5.14. Large scale installations
Deploying LwM2M at scale requires careful management of network traffic and server resources. When thousands of devices attempt to communicate simultaneously - for instance, after a widespread power outage - it can lead to a “thundering herd” effect, potentially overwhelming the LwM2M Server and the underlying network.
There are several mechanisms defined in LwM2M and implemented in Anjay that help distribute load in time and optimize bandwidth.
5.14.1. Avoiding Traffic Bursts
To prevent massive spikes in traffic, it is crucial to introduce randomness into device communication.
- Bootstrap Holdoff
The Bootstrap Holdoff timer prevents devices from performing a Bootstrap request immediately after a failure or reboot. By distributing these requests in time with a randomized initial Bootstrap Holdoff (e.g. in range of 0 to 10 seconds), you ensure that the Bootstrap Server can process them sequentially rather than all at once.
- Initial Registration Delay
This timer provides additional jitter to device fleets that perform the first registration after a Bootstrap. Setting this value to a randomized value within a defined range spreads the traffic comming to the LwM2M Server out.

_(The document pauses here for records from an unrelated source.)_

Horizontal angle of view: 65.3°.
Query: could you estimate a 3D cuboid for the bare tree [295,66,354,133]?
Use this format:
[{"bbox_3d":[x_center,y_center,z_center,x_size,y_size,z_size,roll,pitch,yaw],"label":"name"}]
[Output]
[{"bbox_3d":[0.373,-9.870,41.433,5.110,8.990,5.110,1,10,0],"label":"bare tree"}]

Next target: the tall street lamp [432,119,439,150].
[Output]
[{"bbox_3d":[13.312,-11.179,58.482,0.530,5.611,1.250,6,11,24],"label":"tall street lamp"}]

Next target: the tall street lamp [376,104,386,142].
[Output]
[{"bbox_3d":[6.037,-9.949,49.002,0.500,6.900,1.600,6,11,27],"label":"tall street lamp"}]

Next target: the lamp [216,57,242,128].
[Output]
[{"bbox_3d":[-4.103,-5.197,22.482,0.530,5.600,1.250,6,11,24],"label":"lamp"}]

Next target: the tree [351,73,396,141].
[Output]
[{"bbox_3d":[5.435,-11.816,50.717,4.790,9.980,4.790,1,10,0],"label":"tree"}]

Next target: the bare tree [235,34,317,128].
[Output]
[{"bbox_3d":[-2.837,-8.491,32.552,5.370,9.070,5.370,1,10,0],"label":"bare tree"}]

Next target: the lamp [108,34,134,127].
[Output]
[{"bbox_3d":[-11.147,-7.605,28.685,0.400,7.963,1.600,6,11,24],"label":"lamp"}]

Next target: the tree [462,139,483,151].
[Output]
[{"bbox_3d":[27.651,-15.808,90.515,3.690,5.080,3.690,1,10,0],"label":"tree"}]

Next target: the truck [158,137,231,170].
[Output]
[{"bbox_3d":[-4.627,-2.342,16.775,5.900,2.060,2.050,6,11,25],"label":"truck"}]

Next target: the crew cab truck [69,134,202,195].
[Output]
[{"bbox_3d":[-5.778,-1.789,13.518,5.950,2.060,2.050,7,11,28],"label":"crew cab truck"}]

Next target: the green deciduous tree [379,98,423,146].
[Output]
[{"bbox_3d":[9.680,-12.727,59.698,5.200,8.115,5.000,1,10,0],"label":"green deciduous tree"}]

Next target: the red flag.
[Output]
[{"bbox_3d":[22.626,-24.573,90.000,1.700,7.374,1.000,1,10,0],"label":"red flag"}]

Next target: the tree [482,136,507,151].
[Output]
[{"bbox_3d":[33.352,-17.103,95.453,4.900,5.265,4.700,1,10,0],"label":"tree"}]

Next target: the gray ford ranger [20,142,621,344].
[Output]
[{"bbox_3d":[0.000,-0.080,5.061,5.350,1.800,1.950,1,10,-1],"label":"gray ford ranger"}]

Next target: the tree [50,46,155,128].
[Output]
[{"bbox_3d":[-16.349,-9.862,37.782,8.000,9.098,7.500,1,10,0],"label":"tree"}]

It is applied only to the first Register attempt after adding a server via Bootstrap or API. If it fails, Registration Retry mechanism is applied.
- Registration Retry
There is a Registration Retries mechanism defined in LwM2M Specification and implemented in Anjay. You can define the parameters related to the number of retries and delays between them with
/0Server Object Resources.- CoAP Transmission Parameters
LwM2M relies on CoAP, which uses an exponential backoff mechanism. A key parameter here is the ACK_RANDOM_FACTOR, which adds jitter to retransmission timeouts. This prevents synchronized retry loops across the entire fleet of devices.
5.14.2. Event Loop Management
The vast majority of Anjay’s background tasks and network operations are executed within the Anjay event loop. While a basic implementation is sufficient for simple scenarios, at a larger scale, the way an application handles this event loop - especially regarding connection errors, flow control, and reconnect strategies - becomes critical to the overall stability of the system.
Anjay provides built-in event loop implementations that are suitable for most use cases:
anjay_event_loop_run() - The standard loop that exits when all connections fail and there are no more retries or fallbacks.
anjay_event_loop_run_with_error_handling() - A variant that attempts a reconnect when no server could be reached automatically.
For specialized hardware or specific integration requirements, you may need to implement a Custom event loop.
To further customize the logic related to reconnections and error handling, the application may call several Anjay functions or set specific callbacks to fine-tune its behavior. They are defined in the core.h file, and the most important ones are:
5.14.3. Confirmable vs Non-Confirmable Notifications
Notifications (Information Reporting) can be sent as either Confirmable (CON) or Non-confirmable (NON) CoAP messages. Choosing the right type is critical for minimizing server load and bandwidth.
Non-confirmable (NON): These messages do not require an acknowledgement (ACK) from the server. This significantly reduces the total number of packets exchanged, lowering both the bandwidth usage and the processing overhead on the LwM2M Server. It is however an unreliable method of communication, and is suitable for non-critical data that can be lost without significant consequences (e.g. periodic sensor readings).
Confirmable (CON): These require an ACK. If the ACK is not received, the device will retransmit the message, consuming more network resources. Unlike NON messages, CON notifications are suitable for critical data that must be delivered to the server (e.g. alarm notifications).
Anjay’s Behavior
By default, Anjay sends almost all notifications as NON. To maintain compliance with RFC 7641, Anjay automatically sends a CON notification once every 24 hours to verify that the server is still interested in the resource.
Global Configuration: Use the confirmable_notifications field in the
anjay_configuration_tstruct to set the default behavior.Fine-grained Control: The LwM2M
conattribute (Section 7.3.2 of the LwM2M 1.2 Core Specification) can be set per-resource to force confirmable notifications for critical data only. Be sure to enableANJAY_WITH_CON_ATTRconfiguration switch in compile time.